Invoice financing company PeerPay is working with cash flow management firm CaFE to enhance small business (SMB) services.
The companies announced news on Wednesday (Sept. 20) that PeerPay, which operates FloFunder, is working with CaFE in an effort to bring greater transparency and predictability into small- and medium-sized business cash management.
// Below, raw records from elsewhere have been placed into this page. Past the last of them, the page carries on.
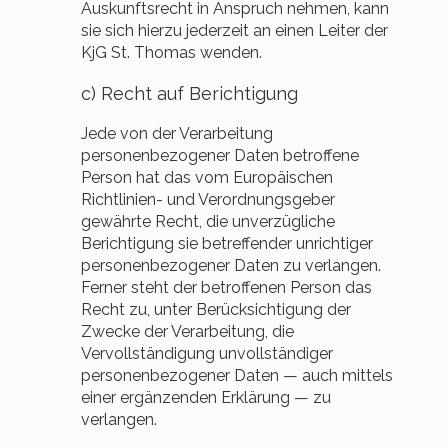
Auskunftsrecht in Anspruch nehmen, kann
sie sich hierzu jederzeit an einen Leiter der
KjG St. Thomas wenden.
c) Recht auf Berichtigung
Jede von der Verarbeitung
personenbezogener Daten betroffene
Person hat das vom Europäischen
Richtlinien- und Verordnungsgeber
gewährte Recht, die unverzügliche
Berichtigung sie betreffender unrichtiger
personenbezogener Daten zu verlangen.
Ferner steht der betroffenen Person das
Recht zu, unter Berücksichtigung der
Zwecke der Verarbeitung, die
Vervollständigung unvollständiger
personenbezogener Daten — auch mittels
einer ergänzenden Erklärung — zu
verlangen.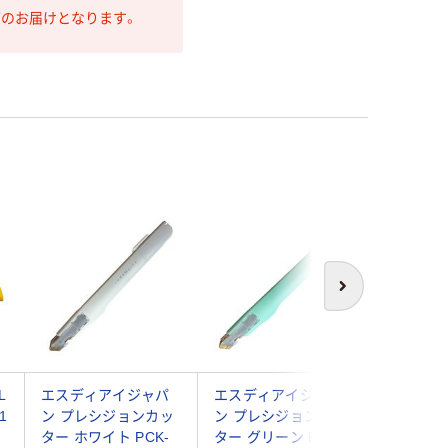
第のお届けとなります。
次へ
L
エスディアイジャパ
エスディアイジャパ
ムラテック
1
ン プレシジョンカッ
ン プレシジョンカッ
ドラゴン
ター ホワイト PCK-
ター グリーン PCK-
能超焼のこ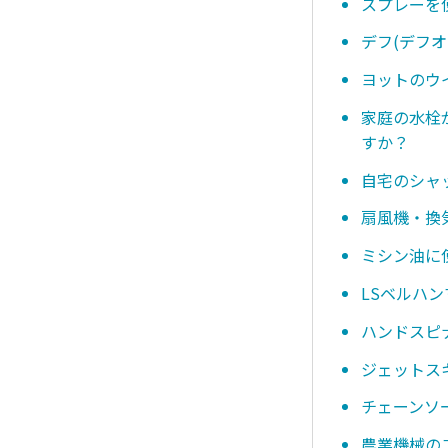
スプレーを
デフ(デフ
ヨットのウ
家庭の水栓
すか？
自宅のシャ
扇風機・換
ミシン油に
LSベルハ
ハンドスピ
ジェットス
チェーンソ
農業機械の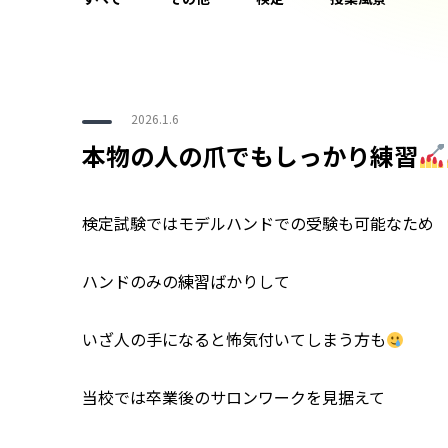
2026.1.6
本物の人の爪でもしっかり練習
検定試験ではモデルハンドでの受験も可能なため
ハンドのみの練習ばかりして
いざ人の手になると怖気付いてしまう方も
当校では卒業後のサロンワークを見据えて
The cash flow management solution offered by CaFE can now be linked to the peer-to-peer (P2P) invoice financing solution offered by FloFunder, streamlining the process by which SMBs manage cash and access financing when they need it.
“Cash flow monitoring is a useful application but is even more useful if it has a solution attached,” said FloFunder Founder David Ireson-Hughes in a statement, referring to the company’s eInvoice financing solution. “By joining forces, [SMBs] and their advisors can [not] only predict a problem in advance, but also find the funding required to prevent a crisis from becoming more serious.”
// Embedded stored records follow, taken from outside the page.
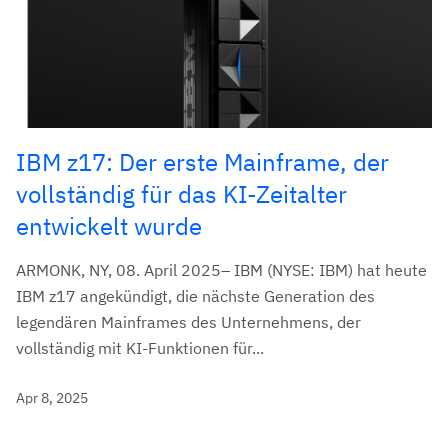
IBM z17: Der erste Mainframe, der
vollständig für das KI-Zeitalter
entwickelt wurde
ARMONK, NY, 08. April 2025– IBM (NYSE: IBM) hat heute
IBM z17 angekündigt, die nächste Generation des
legendären Mainframes des Unternehmens, der
vollständig mit KI-Funktionen für...
Apr 8, 2025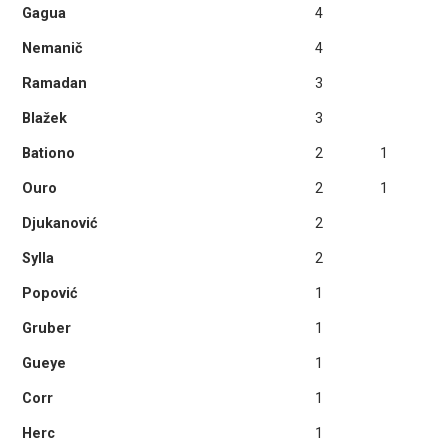
Gagua
4
Nemanič
4
Ramadan
3
Blažek
3
Bationo
2
1
Ouro
2
1
Djukanović
2
Sylla
2
Popović
1
Gruber
1
Gueye
1
Corr
1
Herc
1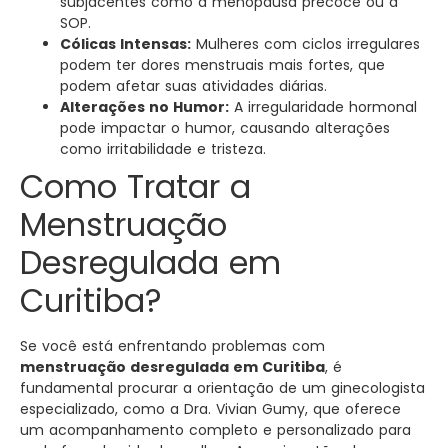
subjacentes como a menopausa precoce ou a
SOP.
Cólicas Intensas:
Mulheres com ciclos irregulares
podem ter dores menstruais mais fortes, que
podem afetar suas atividades diárias.
Alterações no Humor:
A irregularidade hormonal
pode impactar o humor, causando alterações
como irritabilidade e tristeza.
Como Tratar a
Menstruação
Desregulada em
Curitiba?
Se você está enfrentando problemas com
menstruação desregulada em Curitiba
, é
fundamental procurar a orientação de um ginecologista
especializado, como a Dra. Vivian Gumy, que oferece
um acompanhamento completo e personalizado para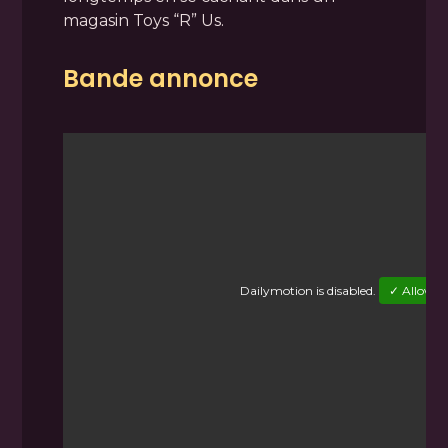
magasin Toys “R” Us.
Bande annonce
Dailymotion
is disabled.
✓ Allow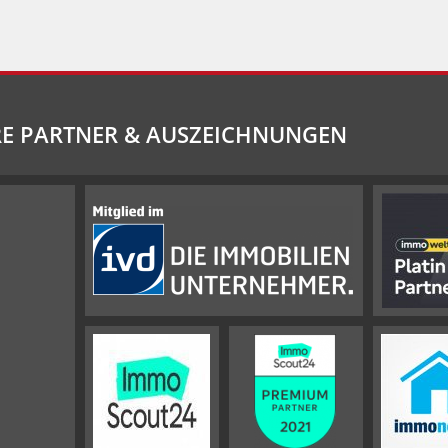
E PARTNER & AUSZEICHNUNGEN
“Keeping on top of cash flow is one of the biggest challenges for small businesses and yet one of the hardest for an accountant or bookkeeper to support without easy access to up-to-date information,” added CaFE CEO and Founder Makoto Fukuhara. “CaFE solves that problem technologically and, when applied with FloFunder, allows the advisor to proactively suggest a solution. Thousands of small businesses could now be saved from the withering effects of an unforeseen cash crisis.”
In the U.S., cash flow management is a problem for most smaller businesses, according to a June report from Dun & Bradstreet and the Pepperdine Graziadio School of Business and Management. In that report, analysts found that 66 percent of U.S. SMBs reported having working capital challenges in the last three months — the highest rate seen by the report in five years.
Delayed payments, a problem that often leads businesses to turn to eInvoice financing, is the top culprit of cash flow problems, the Dun & Bradstreet report found: More than a fifth of SMBs said accounts receivable payments had slowed over the last three months.